Guerre en Ukraine : Une artère de Kiev rebaptisée au nom d’un responsable nazi ? Prudence…

FAKE OFF Stepan Bandera a effectivement collaboré activement avec l’Allemagne nazie durant la Seconde Guerre mondiale

Lina Fourneau
Une procession en hommage à Stepan Bandera le 1er janvier 2022 (illustration)
Une procession en hommage à Stepan Bandera le 1er janvier 2022 (illustration) — Anna Marchenko/TASS/Sipa USA/SIPA
  • Dans un post largement relayé sur Twitter, le candidat à la présidentielle François Asselineau s’indigne du fait que Kiev ait débaptisé son « avenue Moscou » pour la renommer en hommage à « l’un des principaux Ukrainiens nazis ».
  • Cette décision a bien été prise, mais en 2016 – bien avant l’invasion de l’Ukraine par l’armée russe –, en application des « lois de décommunisation » en vigueur dans le pays.
  • Stepan Bandera a effectivement collaboré activement avec l’Allemagne nazie durant la Seconde Guerre mondiale. Toutefois, comme nous l’explique Sabine Dullin, l’histoire de l’Ukraine n’est pas aussi simple à résumer en un mot.

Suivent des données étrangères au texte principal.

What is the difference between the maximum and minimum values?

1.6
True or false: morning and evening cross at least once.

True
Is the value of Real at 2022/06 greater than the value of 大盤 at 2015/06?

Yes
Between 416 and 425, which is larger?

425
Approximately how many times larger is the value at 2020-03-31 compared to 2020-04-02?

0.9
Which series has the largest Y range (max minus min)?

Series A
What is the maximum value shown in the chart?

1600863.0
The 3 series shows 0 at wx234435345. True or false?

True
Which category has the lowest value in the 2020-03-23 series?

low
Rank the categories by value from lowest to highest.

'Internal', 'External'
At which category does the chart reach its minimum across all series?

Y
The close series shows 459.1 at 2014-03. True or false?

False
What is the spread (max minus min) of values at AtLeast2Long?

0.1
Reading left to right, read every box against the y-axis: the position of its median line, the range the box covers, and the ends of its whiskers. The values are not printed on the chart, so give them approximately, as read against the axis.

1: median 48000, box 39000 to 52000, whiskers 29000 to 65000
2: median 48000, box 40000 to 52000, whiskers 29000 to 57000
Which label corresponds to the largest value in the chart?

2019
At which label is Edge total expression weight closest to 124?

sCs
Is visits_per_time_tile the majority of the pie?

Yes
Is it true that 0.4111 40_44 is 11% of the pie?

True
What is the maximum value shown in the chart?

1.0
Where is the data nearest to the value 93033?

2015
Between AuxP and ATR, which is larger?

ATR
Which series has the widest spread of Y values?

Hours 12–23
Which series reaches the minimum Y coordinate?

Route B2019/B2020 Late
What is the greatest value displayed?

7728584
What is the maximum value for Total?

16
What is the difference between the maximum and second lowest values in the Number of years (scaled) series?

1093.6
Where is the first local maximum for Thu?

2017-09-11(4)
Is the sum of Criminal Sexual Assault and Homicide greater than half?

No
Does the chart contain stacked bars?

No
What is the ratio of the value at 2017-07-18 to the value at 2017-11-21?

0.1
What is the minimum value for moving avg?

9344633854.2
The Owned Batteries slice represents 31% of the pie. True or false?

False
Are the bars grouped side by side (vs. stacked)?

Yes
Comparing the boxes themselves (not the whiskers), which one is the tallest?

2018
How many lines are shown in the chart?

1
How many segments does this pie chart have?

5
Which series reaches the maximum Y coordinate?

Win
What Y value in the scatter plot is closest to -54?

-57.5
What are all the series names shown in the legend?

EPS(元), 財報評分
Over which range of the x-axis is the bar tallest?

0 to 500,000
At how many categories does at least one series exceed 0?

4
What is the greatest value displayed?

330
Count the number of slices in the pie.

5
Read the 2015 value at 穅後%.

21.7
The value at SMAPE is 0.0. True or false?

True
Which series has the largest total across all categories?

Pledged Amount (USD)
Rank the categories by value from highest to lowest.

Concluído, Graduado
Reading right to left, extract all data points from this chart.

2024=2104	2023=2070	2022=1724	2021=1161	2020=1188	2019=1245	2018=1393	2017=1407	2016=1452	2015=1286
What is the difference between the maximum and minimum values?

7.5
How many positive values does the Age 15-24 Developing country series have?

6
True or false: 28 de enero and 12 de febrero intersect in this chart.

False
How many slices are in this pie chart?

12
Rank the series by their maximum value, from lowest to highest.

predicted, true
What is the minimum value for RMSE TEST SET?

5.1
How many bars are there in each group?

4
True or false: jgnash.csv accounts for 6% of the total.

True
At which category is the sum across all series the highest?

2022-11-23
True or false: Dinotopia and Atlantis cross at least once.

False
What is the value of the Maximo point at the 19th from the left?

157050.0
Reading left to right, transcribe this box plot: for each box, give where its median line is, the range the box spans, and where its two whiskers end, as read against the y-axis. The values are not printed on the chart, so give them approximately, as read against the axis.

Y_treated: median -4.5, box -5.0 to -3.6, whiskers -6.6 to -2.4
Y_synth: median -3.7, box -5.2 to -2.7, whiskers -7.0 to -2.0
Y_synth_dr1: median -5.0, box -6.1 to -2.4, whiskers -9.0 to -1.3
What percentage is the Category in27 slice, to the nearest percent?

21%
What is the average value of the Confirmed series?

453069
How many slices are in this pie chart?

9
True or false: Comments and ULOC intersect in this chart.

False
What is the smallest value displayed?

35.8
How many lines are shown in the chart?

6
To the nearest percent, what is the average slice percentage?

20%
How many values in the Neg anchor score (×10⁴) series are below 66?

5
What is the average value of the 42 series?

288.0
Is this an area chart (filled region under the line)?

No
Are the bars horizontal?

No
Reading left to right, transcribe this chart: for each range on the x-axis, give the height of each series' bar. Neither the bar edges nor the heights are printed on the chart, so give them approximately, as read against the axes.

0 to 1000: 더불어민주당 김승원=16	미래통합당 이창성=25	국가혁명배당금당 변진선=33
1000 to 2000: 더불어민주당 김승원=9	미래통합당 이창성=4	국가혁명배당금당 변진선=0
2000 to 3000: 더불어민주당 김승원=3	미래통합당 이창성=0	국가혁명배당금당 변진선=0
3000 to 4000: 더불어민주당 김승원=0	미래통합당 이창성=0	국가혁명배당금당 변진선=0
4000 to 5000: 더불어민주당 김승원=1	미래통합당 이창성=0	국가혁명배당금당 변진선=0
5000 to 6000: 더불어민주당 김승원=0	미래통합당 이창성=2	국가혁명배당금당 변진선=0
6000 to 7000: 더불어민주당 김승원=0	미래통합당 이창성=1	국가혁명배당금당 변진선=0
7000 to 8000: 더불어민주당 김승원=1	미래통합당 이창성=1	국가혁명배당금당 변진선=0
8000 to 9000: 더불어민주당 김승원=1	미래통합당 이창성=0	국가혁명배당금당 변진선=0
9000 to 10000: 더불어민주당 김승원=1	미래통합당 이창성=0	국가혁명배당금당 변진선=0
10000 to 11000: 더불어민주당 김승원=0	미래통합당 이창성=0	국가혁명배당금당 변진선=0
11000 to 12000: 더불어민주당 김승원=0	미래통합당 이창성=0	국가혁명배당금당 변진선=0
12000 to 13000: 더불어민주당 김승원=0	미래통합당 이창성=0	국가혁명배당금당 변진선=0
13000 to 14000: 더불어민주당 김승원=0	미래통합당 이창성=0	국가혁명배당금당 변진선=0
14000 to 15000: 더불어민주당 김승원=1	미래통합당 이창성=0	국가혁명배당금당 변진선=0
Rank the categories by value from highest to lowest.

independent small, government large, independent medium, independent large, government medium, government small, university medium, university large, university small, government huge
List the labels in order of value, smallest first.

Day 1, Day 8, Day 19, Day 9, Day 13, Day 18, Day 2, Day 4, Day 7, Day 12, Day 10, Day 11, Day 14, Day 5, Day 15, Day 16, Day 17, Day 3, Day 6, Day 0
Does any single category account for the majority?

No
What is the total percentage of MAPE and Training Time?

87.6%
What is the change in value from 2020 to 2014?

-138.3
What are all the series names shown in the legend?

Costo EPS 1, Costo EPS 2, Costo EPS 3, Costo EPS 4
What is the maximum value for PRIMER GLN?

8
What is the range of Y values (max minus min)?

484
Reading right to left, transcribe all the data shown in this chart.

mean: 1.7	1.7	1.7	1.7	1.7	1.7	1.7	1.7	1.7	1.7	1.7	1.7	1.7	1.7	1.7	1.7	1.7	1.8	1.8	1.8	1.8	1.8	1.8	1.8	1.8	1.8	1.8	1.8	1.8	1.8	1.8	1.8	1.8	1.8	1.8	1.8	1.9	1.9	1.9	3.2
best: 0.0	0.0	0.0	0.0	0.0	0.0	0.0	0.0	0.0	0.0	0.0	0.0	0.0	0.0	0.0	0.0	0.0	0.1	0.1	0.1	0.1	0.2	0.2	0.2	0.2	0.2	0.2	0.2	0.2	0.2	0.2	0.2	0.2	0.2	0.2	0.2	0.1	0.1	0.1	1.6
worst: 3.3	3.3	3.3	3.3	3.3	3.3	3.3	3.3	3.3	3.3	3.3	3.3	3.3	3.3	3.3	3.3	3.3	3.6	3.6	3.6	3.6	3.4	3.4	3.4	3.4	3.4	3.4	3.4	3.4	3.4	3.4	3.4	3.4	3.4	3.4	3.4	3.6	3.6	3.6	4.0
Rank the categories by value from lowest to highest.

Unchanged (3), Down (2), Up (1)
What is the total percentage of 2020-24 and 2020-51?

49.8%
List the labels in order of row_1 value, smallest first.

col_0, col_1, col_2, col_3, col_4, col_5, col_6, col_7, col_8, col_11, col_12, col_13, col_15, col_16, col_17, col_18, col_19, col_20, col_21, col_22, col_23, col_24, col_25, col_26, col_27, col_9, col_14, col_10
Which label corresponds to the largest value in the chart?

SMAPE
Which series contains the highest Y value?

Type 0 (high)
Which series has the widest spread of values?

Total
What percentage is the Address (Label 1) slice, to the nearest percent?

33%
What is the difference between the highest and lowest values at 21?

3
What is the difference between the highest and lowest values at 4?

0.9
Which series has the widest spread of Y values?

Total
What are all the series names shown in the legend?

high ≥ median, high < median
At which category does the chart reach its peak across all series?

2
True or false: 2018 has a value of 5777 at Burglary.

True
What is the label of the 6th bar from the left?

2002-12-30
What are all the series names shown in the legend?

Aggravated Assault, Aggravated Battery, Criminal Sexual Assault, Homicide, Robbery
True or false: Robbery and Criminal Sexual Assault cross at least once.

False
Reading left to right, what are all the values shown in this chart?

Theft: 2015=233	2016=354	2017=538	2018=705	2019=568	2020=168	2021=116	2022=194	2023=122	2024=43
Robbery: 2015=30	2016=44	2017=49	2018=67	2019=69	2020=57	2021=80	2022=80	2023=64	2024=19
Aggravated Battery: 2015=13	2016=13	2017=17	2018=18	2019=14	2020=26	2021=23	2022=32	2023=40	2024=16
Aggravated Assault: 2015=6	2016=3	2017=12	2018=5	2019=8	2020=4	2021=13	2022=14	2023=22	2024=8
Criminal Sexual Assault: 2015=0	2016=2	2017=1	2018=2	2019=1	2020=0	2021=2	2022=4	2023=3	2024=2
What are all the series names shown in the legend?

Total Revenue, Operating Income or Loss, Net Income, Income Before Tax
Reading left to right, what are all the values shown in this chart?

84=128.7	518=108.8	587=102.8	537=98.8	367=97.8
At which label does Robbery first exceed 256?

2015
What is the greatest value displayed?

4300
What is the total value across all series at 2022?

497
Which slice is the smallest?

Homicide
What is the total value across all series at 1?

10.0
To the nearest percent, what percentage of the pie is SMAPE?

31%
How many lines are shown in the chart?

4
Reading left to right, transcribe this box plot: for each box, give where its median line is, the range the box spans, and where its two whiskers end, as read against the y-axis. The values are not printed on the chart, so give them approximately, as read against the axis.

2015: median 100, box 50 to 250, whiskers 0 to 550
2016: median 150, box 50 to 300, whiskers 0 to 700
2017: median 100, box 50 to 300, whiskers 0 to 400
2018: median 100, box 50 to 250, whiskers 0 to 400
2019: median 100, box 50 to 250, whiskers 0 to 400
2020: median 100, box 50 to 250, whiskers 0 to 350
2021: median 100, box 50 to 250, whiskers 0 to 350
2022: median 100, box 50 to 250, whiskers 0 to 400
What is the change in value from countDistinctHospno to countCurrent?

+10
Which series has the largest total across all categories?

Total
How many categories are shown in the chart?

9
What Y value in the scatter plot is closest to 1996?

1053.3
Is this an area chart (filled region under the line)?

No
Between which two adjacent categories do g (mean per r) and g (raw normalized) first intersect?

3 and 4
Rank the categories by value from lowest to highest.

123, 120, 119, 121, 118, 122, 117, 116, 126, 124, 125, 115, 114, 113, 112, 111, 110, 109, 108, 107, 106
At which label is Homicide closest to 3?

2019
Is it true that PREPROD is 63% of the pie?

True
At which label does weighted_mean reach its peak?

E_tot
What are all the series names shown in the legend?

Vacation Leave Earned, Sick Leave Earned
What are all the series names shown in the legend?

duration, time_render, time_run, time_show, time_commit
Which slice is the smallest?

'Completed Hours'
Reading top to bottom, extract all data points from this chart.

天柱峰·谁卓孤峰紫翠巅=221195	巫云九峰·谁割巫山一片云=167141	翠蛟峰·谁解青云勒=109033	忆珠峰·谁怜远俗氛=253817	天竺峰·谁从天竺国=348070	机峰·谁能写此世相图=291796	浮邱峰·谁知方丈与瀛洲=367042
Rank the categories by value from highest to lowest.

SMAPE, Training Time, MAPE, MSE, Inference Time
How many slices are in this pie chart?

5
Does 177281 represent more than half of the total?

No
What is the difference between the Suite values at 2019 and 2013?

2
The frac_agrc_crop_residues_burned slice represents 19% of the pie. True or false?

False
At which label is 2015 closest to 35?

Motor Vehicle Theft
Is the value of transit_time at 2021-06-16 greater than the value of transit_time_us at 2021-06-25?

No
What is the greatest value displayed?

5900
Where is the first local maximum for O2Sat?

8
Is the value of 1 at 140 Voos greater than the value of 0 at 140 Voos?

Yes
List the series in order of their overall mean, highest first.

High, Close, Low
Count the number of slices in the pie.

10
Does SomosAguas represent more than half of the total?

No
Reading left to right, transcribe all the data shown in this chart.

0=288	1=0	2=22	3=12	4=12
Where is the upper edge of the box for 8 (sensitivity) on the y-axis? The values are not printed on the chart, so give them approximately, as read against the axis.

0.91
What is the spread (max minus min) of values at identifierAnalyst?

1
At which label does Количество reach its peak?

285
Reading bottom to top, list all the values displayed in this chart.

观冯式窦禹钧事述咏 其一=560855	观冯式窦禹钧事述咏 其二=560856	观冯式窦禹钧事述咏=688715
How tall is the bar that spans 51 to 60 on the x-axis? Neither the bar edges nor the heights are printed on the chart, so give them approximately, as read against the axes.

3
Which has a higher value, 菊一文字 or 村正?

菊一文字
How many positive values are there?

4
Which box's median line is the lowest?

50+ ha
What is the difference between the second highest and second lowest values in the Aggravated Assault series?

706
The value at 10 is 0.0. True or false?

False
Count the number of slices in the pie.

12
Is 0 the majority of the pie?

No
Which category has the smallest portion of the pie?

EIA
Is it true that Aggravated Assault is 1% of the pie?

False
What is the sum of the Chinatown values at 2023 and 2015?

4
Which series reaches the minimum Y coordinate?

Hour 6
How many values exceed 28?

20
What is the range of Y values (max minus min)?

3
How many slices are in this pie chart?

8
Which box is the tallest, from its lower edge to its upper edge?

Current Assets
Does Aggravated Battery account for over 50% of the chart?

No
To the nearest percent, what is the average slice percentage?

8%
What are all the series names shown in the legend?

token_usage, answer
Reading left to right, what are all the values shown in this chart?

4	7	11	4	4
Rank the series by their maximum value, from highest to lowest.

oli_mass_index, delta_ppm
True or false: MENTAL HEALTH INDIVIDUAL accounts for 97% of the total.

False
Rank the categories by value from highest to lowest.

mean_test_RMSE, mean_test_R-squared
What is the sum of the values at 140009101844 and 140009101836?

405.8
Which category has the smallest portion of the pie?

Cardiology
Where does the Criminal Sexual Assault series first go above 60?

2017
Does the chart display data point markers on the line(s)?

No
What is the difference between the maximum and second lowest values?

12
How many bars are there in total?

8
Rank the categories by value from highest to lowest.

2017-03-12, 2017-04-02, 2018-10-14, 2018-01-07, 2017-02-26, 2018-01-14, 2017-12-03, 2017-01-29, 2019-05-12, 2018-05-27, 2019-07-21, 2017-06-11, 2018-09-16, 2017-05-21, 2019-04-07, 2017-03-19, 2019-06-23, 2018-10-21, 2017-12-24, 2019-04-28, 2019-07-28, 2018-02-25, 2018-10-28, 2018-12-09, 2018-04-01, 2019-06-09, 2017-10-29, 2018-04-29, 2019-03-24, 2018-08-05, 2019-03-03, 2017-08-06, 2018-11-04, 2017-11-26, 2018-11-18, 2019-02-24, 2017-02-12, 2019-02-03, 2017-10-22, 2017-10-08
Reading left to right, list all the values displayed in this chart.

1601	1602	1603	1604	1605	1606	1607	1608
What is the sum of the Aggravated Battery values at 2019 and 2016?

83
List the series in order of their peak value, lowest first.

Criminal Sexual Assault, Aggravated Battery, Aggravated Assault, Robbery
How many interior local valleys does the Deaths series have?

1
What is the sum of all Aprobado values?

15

Une artère de Kiev renommée au nom d’un responsable nazi ? C’est ce que relatait dimanche François Asselineau (UPR), candidat à la présidentielle à la peine dans le recueil des parrainages. « L’avenue de Moscou a été rebaptisée "avenue Stepan Bandera", l’un des principaux Ukrainiens nazis », s’alarme-t-il sur Twitter.

Des propos qui font écho à a rhétorique de Vladimir Poutine sur la prétendue nécessité de « dénazification de l’Ukraine ». Pour justifier son propos, François Asselineau cite un article du média suisse Le Nouvelliste, publié en réalité le 7 juillet 2016. « Ukraine : une avenue à Kiev renommée du nom d’un ancien collaborateur nazi », titraient alors nos confrères.

Pourquoi l’avenue de Moscou a-t-elle été renommée ? Stepan Bandera peut-il réellement être assimilé un responsable nazi ? 20 Minutes a mené l’enquête.

FAKE OFF

Comme l’indique l’article du Nouvelliste, la décision prise par la ville de Kiev remonte à 2016. Dans le cadre des « lois de décommunisation » adoptées en 2015, l’Ukraine a souhaité mettre à distance les symboles liés à un passé commun avec l’Union soviétique, mais aussi avec la Russie. En vertu de ces textes, le conseil municipal de la capitale a donc décidé de rebaptiser l’avenue de Moscou en « avenue Stepan-Bandera ».

« Une vision très ethnique »

« L’Ukraine a une histoire complexe. Ce n’est pas tout noir ou tout blanc, souligne Sabine Dullin, historienne spécialiste de la Russie et de l’Europe occidentale et autrice de L’Ironie du destin, une histoire des Russes et de leur empire (Payot). Stepan Bandera fait partie des héros de l’indépendance ukrainienne, même s’il a sa part d’ombre. »

A la suite du pacte germano-soviétique, signé en 1939, l’Ukraine est divisée en deux. « A l’Ouest, Stepan Bandera, leader de l’Organisation des nationalistes ukrainiens (OUN) a souhaité collaborer avec les nazis pour lutter contre l’Union soviétique. Il cherche à obtenir leur soutien, mais n’y arrive pas et se fait même emprisonner », poursuit l’historienne. Avant de préciser : « C’est effectivement quelqu’un qui a une vision très ethnique du nationalisme ukrainien. Il rêvait d’un territoire national débarrassé des juifs, des Polonais et des Russes. »

Cette dernière semaine, certains manifestants ukrainiens ont d’ailleurs affiché leur attachement à leur pays en exhibant des drapeaux bicolores rouge et noir, correspondant à ceux de l’Armée insurrectionnelle ukrainienne, commandée par le nationaliste Stepan Bandera. Mais l’utilisation de ce drapeau est-il la preuve de la « nazification » de l’Ukraine décriée par Vladimir Poutine ? « On peut dénoncer le nationalisme intégral ukrainien de Bandera qui a des adeptes dans l’Ukraine contemporaine, mais beaucoup moins que ce que prétend Poutine », nuance Sabine Dullin.

Selon l’historienne, depuis 2014, « la construction nationale ukrainienne a pris une dimension plus civique qu’ethnique. » En 2015, les manifestations d'ultranationalistes ukrainiens à Kiev se revendiquant de Stepan Bandera avaient suscité les protestations de Moscou.